═════ SUPPLIED RECORDS ═════
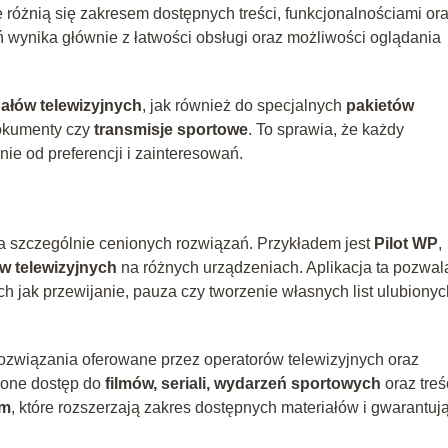
 różnią się zakresem dostępnych treści, funkcjonalnościami or
 wynika głównie z łatwości obsługi oraz możliwości oglądania
ałów telewizyjnych
, jak również do specjalnych
pakietów
dokumenty czy
transmisje sportowe
. To sprawia, że każdy
ie od preferencji i zainteresowań.
lka szczególnie cenionych rozwiązań. Przykładem jest
Pilot WP
,
w telewizyjnych
na różnych urządzeniach. Aplikacja ta pozwal
ich jak przewijanie, pauza czy tworzenie własnych list ulubionyc
rozwiązania oferowane przez operatorów telewizyjnych oraz
 one dostęp do
filmów, seriali, wydarzeń sportowych
oraz treś
um
, które rozszerzają zakres dostępnych materiałów i gwarantuj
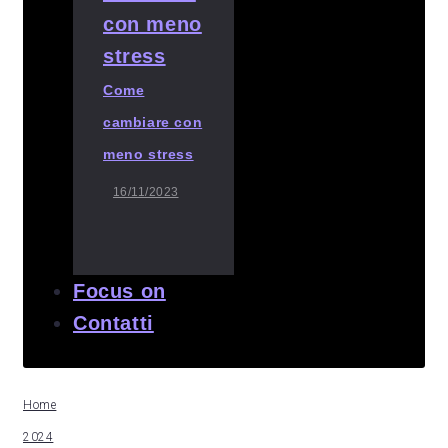
Come
cambiare con
meno stress
16/11/2023
Focus on
Contatti
Home
2024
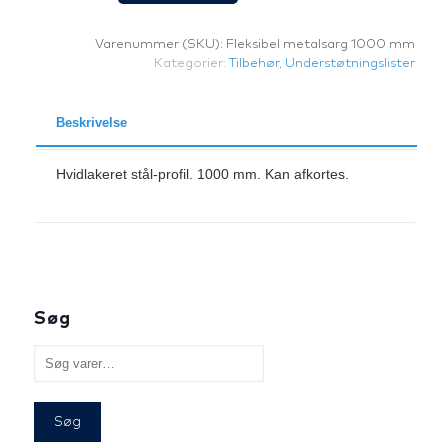
1000
mm
Varenummer (SKU):
Fleksibel metalsarg 1000 mm
hvid
Kategorier:
Tilbehør
,
Understøtningslister
antal
Beskrivelse
Hvidlakeret stål-profil. 1000 mm. Kan afkortes.
Søg
Søg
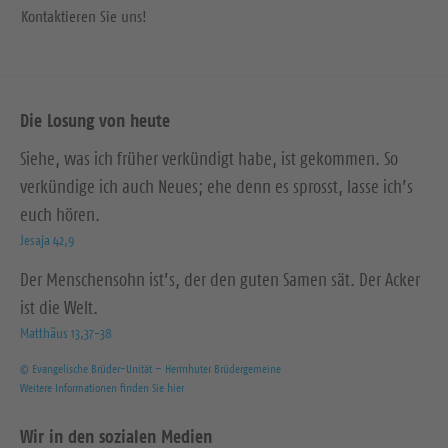
Kontaktieren Sie uns!
Die Losung von heute
Siehe, was ich früher verkündigt habe, ist gekommen. So
verkündige ich auch Neues; ehe denn es sprosst, lasse ich’s
euch hören.
Jesaja 42,9
Der Menschensohn ist’s, der den guten Samen sät. Der Acker
ist die Welt.
Matthäus 13,37-38
© Evangelische Brüder-Unität – Herrnhuter Brüdergemeine
Weitere Informationen finden Sie hier
Wir in den sozialen Medien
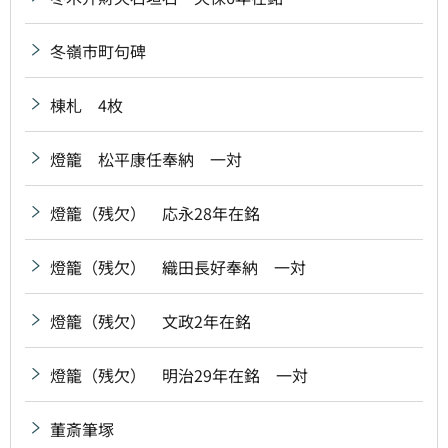
冬嶺市町句碑
棟札 4枚
燈籠 松平康任奉納 一対
燈籠（残欠） 応永28年在銘
燈籠（残欠） 織田長好奉納 一対
燈籠（残欠） 文政2年在銘
燈籠（残欠） 明治29年在銘 一対
董斎筆塚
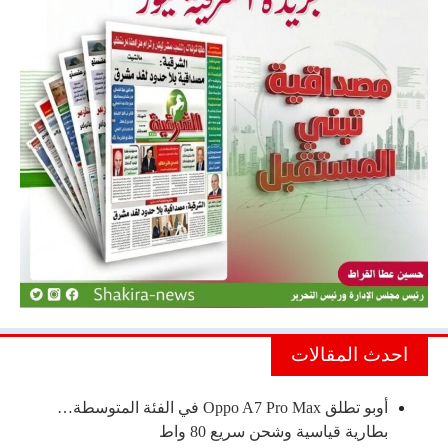
احدث المقالات
أوبو تطلق Oppo A7 Pro Max في الفئة المتوسطة…
بطارية قياسية وشحن سريع 80 واط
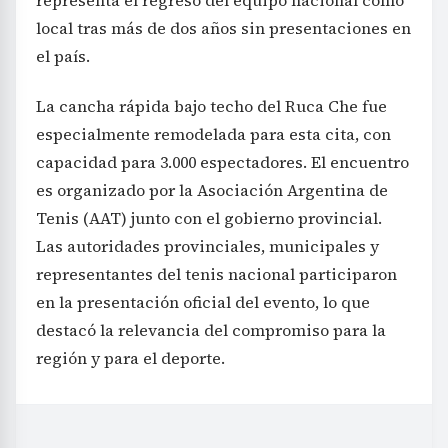
local tras más de dos años sin presentaciones en
el país.
La cancha rápida bajo techo del Ruca Che fue
especialmente remodelada para esta cita, con
capacidad para 3.000 espectadores. El encuentro
es organizado por la Asociación Argentina de
Tenis (AAT) junto con el gobierno provincial.
Las autoridades provinciales, municipales y
representantes del tenis nacional participaron
en la presentación oficial del evento, lo que
destacó la relevancia del compromiso para la
región y para el deporte.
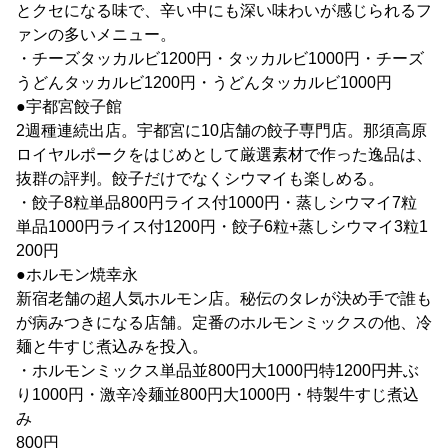
とクセになる味で、辛い中にも深い味わいが感じられるフ
ァンの多いメニュー。
・チーズタッカルビ1200円・タッカルビ1000円・チーズ
うどんタッカルビ1200円・うどんタッカルビ1000円
●宇都宮餃子館
2週種連続出店。宇都宮に10店舗の餃子専門店。那須高原
ロイヤルポークをはじめとして厳選素材で作った逸品は、
抜群の評判。餃子だけでなくシウマイも楽しめる。
・餃子8粒単品800円ライス付1000円・蒸しシウマイ7粒
単品1000円ライス付1200円・餃子6粒+蒸しシウマイ3粒1
200円
●ホルモン焼幸永
新宿老舗の超人気ホルモン店。秘伝のタレが決め手で誰も
が病みつきになる店舗。定番のホルモンミックスの他、冷
麺と牛すじ煮込みを投入。
・ホルモンミックス単品並800円大1000円特1200円丼ぶ
り1000円・激辛冷麺並800円大1000円・特製牛すじ煮込
み
800円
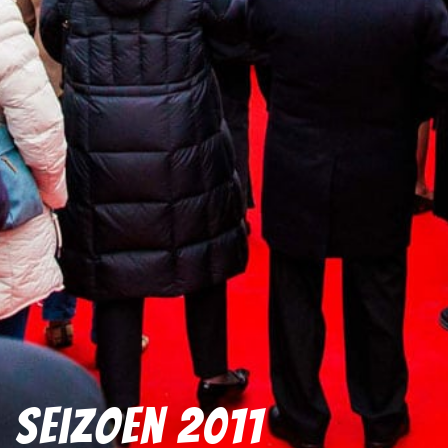
Seizoen 2011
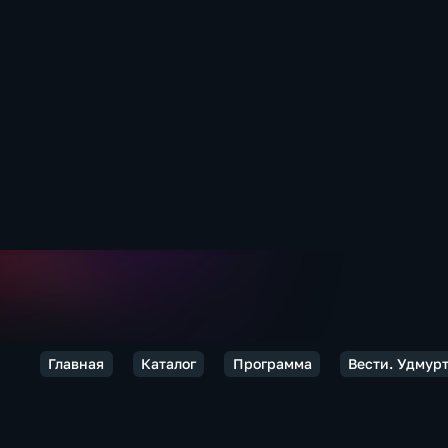
Главная
Каталог
Программа
Вести. Удмур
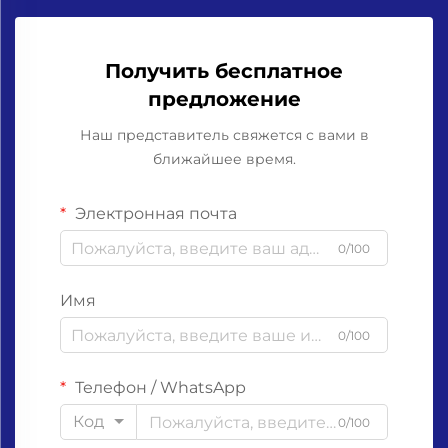
Получить бесплатное
предложение
Наш представитель свяжется с вами в
ближайшее время.
Электронная почта
0/100
Имя
0/100
Телефон / WhatsApp
Код
0/100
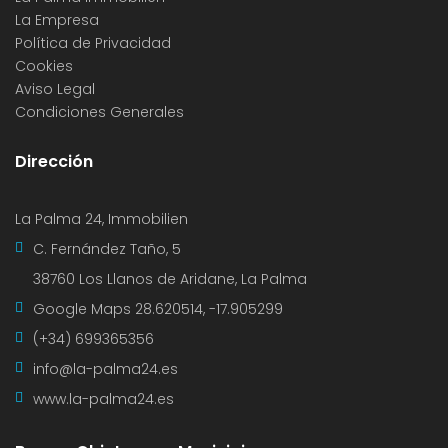
La Empresa
Política de Privacidad
Cookies
Aviso Legal
Condiciones Generales
Dirección
La Palma 24, Immobilien
C. Fernández Taño, 5
38760 Los Llanos de Aridane, La Palma
Google Maps
28.620514, -17.905299
(+34) 699365356
info@la-palma24.es
www.la-palma24.es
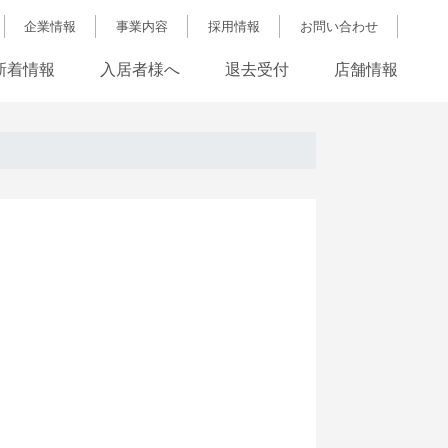
企業情報
事業内容
採用情報
お問い合わせ
新着情報
入居者様へ
退去受付
店舗情報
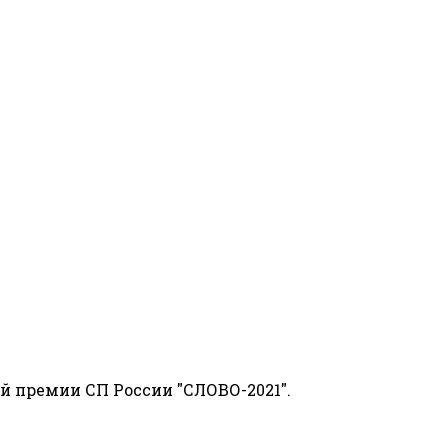
й премии СП России "СЛОВО-2021".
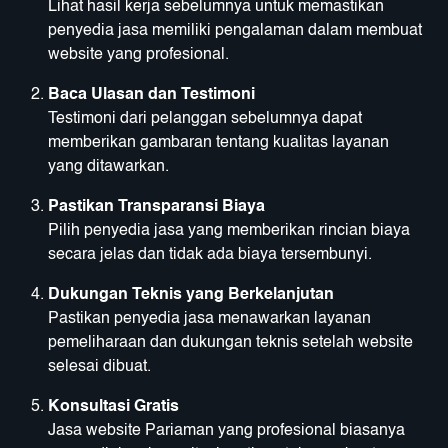
Lihat hasil kerja sebelumnya untuk memastikan
penyedia jasa memiliki pengalaman dalam membuat
website yang profesional.
Baca Ulasan dan Testimoni
Testimoni dari pelanggan sebelumnya dapat
memberikan gambaran tentang kualitas layanan
yang ditawarkan.
Pastikan Transparansi Biaya
Pilih penyedia jasa yang memberikan rincian biaya
secara jelas dan tidak ada biaya tersembunyi.
Dukungan Teknis yang Berkelanjutan
Pastikan penyedia jasa menawarkan layanan
pemeliharaan dan dukungan teknis setelah website
selesai dibuat.
Konsultasi Gratis
Jasa website Pariaman yang profesional biasanya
═════
• THE PROBLEM: Identify every line in the material that contains the word "profesional", treating uppercase and lowercase as different, and copy each such line in full.

• RESULT OF THE EXERCISE:
website yang profesional.
Jasa website Pariaman yang profesional biasanya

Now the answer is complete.